Kliman says he was asked to donate the sweater to Hope by Andrew Coffey, the prominent Thunder Bay menswear retailer who became one of Hope’s golf buddies in the ’80s.
“Andrew used to ride around in Bob’s cart in Las Vegas,” said Kliman, who supplied Tundra sweaters to Coffey’s store.
“When he brought Bob to Thunder Bay, he said, ‘You can come over to our house for stew,’ and Bob said he’d be delighted.”
To this day, hanging in Kliman’s River Heights den and on the wall of Standard’s Inkster Boulevard plant is a 1992 picture of Hope on the links, wearing, Joseph-like, his Tundra sweater of many colours.

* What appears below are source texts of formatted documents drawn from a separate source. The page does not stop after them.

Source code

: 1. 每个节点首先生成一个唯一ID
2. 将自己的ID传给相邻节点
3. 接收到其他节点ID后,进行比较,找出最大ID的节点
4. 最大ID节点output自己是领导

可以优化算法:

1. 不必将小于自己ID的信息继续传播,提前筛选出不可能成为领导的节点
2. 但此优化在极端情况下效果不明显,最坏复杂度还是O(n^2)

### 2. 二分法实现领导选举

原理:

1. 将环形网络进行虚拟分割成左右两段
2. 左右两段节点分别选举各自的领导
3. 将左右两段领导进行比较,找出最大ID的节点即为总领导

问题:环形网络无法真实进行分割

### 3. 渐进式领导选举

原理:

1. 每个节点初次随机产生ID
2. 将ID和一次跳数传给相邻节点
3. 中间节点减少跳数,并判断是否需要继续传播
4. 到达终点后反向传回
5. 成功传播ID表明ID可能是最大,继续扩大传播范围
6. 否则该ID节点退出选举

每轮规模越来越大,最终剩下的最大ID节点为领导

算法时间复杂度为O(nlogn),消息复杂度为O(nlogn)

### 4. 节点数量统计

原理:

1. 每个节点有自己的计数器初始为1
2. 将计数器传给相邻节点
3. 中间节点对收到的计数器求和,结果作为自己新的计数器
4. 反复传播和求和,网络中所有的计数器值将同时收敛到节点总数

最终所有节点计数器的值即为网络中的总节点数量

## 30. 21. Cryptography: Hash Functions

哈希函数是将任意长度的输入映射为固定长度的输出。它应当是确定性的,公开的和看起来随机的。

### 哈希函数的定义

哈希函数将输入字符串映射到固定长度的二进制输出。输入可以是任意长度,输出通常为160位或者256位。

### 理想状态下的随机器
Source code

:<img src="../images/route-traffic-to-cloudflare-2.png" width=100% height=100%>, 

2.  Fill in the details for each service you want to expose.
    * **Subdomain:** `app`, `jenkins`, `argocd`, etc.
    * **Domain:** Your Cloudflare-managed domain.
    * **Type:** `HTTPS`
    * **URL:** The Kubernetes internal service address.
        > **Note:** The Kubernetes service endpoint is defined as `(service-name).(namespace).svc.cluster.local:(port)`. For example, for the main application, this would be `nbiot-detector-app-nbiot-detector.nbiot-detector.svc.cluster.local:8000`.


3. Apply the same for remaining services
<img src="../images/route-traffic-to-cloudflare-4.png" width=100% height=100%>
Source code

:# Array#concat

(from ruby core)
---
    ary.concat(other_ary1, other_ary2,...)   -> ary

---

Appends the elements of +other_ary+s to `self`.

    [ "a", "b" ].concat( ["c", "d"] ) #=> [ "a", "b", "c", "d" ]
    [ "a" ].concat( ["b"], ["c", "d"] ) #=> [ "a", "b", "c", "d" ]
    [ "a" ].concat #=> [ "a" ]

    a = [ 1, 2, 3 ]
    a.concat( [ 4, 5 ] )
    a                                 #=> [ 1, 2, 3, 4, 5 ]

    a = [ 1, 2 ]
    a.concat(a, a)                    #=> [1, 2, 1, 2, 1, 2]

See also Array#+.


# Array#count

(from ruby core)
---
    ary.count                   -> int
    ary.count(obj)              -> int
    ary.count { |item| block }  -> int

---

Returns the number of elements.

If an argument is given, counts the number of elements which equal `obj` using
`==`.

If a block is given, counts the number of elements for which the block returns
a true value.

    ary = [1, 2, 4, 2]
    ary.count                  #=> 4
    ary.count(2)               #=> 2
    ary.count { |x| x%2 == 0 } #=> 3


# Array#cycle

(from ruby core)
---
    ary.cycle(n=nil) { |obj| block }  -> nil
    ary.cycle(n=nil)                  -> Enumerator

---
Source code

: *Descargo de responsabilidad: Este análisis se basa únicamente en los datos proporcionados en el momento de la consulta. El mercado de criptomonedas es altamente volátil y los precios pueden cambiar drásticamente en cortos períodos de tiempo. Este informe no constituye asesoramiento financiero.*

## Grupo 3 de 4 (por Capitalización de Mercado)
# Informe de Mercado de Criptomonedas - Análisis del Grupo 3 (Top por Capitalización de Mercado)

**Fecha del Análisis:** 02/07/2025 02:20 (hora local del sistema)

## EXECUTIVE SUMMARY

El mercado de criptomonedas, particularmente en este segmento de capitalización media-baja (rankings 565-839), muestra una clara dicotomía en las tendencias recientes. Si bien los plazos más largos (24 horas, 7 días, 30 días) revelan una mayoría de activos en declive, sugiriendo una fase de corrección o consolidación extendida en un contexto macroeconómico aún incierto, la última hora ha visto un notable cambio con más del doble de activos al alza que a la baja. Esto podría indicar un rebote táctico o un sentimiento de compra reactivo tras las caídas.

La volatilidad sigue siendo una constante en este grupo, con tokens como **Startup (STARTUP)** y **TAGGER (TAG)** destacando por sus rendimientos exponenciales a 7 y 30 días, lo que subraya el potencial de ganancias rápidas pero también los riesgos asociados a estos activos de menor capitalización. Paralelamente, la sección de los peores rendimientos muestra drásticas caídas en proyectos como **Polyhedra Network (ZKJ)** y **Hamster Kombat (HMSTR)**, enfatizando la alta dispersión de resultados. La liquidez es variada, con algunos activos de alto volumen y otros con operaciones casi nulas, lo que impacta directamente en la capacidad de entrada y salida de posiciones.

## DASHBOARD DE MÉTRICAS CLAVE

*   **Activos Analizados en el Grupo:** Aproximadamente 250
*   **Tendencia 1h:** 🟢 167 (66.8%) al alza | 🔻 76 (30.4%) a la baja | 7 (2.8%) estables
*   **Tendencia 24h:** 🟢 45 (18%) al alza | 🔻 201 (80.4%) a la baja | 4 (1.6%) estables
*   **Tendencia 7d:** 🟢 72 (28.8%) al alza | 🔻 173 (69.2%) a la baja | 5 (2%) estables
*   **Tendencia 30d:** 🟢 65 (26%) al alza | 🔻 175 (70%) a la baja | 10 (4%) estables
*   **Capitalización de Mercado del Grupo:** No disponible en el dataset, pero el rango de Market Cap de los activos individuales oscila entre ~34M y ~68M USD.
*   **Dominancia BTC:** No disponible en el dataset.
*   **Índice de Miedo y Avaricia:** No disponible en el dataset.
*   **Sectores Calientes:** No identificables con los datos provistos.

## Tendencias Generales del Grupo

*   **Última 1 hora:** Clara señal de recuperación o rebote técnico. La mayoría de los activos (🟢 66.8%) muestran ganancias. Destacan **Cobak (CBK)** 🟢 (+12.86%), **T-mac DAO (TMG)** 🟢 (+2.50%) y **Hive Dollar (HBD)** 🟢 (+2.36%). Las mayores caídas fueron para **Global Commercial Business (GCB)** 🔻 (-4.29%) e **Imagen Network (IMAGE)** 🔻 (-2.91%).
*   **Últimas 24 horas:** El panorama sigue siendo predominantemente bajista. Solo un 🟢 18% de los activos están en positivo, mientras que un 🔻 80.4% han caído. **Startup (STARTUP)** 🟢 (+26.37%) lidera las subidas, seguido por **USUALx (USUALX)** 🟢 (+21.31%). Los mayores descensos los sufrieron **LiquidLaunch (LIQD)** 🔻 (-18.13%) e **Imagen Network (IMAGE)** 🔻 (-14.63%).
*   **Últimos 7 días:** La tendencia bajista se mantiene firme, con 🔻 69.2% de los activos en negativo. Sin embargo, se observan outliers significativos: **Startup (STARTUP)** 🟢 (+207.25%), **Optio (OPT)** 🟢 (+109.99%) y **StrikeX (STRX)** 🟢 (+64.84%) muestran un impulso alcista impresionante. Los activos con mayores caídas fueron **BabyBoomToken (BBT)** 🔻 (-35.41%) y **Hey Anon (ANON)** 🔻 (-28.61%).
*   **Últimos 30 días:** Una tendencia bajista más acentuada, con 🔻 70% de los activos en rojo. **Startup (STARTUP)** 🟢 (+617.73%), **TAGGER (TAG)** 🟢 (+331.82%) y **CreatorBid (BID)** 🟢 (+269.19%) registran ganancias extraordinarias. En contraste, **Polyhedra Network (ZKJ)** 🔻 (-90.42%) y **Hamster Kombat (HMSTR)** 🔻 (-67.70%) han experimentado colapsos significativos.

“He liked the look,” said Alan Einarson, Standard’s current vice-president of design. “They were sweaters that older golf guys really looked good in.”
Veteran Winnipeg photographer Barney Charach has a souvenir photo of himself with Hope, taken by his wife Myrna in ’79.
“I’m not star-struck, but he was very pleasant,” Myrna said.
“All these celebrities are normal people like everybody else.”
Winnipeg bandleader Ron Paley, however, still glows at the memory of opening for Hope at his May 17, 1979, gig with a 19-member big band.
“He was a wonderful human being, a great, great performer,” said Paley, who recalled Hope joking about the blue tuxedos he had bought for his musicians.
“He said we’d probably got them from a rental agency and he assessed it right. The whole show was so memorable. We often still talk about it.”
In the late ’70s, Caplan recalls, she’d answer the phone in the Glazermans’ Ash Street home. It would be “Uncle Bob” calling to shmooze with Fred.
“He and Fred would have these long conversations,” Caplan said. “He loved to hear about the action, or non-action, in Winnipeg.”
The Winnipeg Free Press’s entertainment editor in the 1950s, Frank Morriss, reached for superlatives in reviewing Hope’s April 1953 Amphitheatre show.
“Bob has timing working like a fabulous jewelled watch,” Morriss wrote.
“Every syllable arrives at the right place at the right split-second. He extracts everything there is from a joke, right down to the last period.”